La decadencia de la mentira. Un comentario (Oscar Wilde)

Mucho he disfrutado con este breve ensayo de Oscar Wilde (1854-1900), en el que reivindica el papel crucial de la mentira, asociada esta con la capacidad de inventar, de fantasear, dado que la realidad y la verdad le suponen un lastre.

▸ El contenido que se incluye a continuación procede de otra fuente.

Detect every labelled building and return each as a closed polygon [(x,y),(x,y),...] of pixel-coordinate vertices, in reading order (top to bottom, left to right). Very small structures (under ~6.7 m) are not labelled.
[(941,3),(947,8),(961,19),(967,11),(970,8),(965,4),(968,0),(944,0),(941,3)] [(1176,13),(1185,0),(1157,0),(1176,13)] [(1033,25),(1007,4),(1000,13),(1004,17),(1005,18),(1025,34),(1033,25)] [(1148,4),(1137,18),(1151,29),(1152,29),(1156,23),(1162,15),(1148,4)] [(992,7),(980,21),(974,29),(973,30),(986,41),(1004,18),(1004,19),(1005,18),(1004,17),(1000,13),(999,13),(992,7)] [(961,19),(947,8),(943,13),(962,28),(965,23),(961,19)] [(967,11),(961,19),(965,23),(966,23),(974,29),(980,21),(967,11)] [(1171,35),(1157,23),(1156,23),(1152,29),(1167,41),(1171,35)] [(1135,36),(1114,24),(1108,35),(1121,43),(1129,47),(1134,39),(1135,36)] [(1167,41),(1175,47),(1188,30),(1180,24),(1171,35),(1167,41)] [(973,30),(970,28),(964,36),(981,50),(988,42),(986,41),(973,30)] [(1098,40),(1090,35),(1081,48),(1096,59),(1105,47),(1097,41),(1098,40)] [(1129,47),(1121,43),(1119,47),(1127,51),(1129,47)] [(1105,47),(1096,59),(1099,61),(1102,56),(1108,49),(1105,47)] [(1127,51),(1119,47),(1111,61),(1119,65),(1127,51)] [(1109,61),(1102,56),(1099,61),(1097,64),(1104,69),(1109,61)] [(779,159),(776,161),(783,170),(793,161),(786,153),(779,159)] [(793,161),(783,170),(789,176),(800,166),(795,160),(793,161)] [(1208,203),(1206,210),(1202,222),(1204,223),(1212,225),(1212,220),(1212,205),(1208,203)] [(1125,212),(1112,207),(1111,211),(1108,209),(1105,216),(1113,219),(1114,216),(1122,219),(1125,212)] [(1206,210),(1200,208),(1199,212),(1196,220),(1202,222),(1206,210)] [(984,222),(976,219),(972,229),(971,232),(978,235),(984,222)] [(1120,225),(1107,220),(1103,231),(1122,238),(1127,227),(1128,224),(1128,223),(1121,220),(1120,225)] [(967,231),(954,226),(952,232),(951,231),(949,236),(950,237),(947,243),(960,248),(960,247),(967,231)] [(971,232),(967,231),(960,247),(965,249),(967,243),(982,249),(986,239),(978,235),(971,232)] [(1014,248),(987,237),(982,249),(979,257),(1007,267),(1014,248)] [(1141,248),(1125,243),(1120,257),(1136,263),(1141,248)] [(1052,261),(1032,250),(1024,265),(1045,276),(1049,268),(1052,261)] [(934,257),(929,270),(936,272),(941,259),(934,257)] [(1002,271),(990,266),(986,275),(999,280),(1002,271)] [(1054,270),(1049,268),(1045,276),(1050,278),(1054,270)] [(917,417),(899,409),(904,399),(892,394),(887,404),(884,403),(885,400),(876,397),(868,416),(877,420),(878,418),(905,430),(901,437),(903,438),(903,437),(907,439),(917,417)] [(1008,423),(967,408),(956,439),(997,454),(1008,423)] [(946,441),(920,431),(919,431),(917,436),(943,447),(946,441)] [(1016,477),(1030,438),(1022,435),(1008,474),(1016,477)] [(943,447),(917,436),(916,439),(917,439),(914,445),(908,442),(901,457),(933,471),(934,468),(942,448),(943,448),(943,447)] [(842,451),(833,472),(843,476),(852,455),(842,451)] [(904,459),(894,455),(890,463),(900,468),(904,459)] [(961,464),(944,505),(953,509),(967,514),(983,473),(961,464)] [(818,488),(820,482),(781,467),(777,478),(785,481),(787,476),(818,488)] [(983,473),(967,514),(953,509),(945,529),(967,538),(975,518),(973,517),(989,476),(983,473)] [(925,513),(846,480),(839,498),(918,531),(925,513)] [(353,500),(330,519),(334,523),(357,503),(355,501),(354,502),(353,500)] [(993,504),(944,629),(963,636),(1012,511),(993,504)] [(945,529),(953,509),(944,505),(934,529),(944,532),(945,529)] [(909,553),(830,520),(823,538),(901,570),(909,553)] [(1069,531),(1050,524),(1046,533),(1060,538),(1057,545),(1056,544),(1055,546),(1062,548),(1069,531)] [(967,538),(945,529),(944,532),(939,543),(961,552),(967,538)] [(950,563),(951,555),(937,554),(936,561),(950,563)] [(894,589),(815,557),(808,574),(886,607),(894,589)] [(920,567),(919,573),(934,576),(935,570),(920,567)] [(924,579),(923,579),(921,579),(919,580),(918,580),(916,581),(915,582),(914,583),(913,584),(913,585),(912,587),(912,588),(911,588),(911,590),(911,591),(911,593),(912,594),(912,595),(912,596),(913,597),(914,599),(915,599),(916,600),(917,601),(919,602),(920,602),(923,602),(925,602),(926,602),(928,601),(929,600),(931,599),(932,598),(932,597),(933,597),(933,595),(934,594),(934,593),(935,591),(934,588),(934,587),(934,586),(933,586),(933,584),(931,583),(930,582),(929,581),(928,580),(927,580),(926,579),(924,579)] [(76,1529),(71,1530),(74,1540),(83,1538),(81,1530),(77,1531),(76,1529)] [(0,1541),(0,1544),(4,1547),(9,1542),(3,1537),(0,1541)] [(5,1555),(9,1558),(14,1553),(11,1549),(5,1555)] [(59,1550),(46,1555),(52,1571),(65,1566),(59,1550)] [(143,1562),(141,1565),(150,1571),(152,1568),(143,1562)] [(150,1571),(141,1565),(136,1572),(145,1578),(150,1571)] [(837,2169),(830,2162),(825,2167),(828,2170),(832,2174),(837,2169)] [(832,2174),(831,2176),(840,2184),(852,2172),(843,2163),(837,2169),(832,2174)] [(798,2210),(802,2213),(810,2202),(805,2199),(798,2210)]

Su defensa se basa en la relación que existe entre la Vida y el Arte. Si la idea común aceptada es que el Arte imita a la Vida, siendo el Arte un espejo en el que la Vida se refleja. Wilde cree que es al contrario, que la Vida imita al Arte, más que lo que el Arte imita a la Vida, tal que por ejemplo el siglo XIX es un invento de Balzac, o hay muchos ejemplos de personas que se vestían y actuaban al igual que los personajes de las novelas, que surgieron de las mentes de los escritores y que no eran otra cosa que ficción. Un gran artista inventa el modelo y la Vida trata de copiarlo y reproducirlo en formato popular, como un editor emprendedor. Los griegos, por ejemplo, mostraban su rechazo por el realismo y a las recién desposadas les ponían en su habitación una estatua de Hermes o de Apolo para que estas engendrasen hijos bellos, como las de las obras de arte.

También cree Wilde que la Naturaleza imita al paisaje y al Arte. Tanto que nadie había reparado en la niebla hasta que pintores y escritores las incorporaron a sus obras, de tal manera que el Arte, nos ayuda a mirar las cosas de otra manera, una mirada que las transforma, las cosas y la realidad de la que forman parte.

Es el estilo lo que nos hace creíble algo, únicamente el estilo. La mayor parte de nuestros retratistas modernos están condenados al olvido. Nunca pintan lo que ven. Pintan lo que ve el público, y el público nunca ve nada.

Wilde arremete contra los escritores realistas y moralistas como Zola, donde las cosas suceden en sus obras -como Germinal- tal como son, tal como suceden, y su obra es un desatino de principio a fin, no en sentido moral sino artístico ya que los personajes tienen vicios anodinos y virtudes más anodinas aún. Una monstruosa devoción por los hechos -en narraciones tan reales que acaban desprovistas de realidad- que harán que el Arte se vuelva estéril y la Belleza desaparezca de la faz de la tierra.

En resumen, lo que Wilde espera de la literatura es distinción, encanto, belleza, y capacidad creativa, y no ser torturados con las andanzas de las clases inferiores.

Según Wilde el Arte no tiene por qué reproducir su tiempo, no tiene por qué reproducir una época. El Arte ha de ser imaginativo y el Realismo es un completo fracaso, tal que el artista debe olvidar la modernidad de la forma y el contenido. Solo lo moderno pasa de moda. Según Wilde las únicas cosas hermosas son las que no nos conciernen, así la tragedia de Hécuba, por ejemplo.

Mentir, mostrar cosas bellas que no existen, es el único objetivo del Arte, y el colofón de este recomendable ensayo.

Lo edita Acantilado con traducción de Javier Fernández de Castro.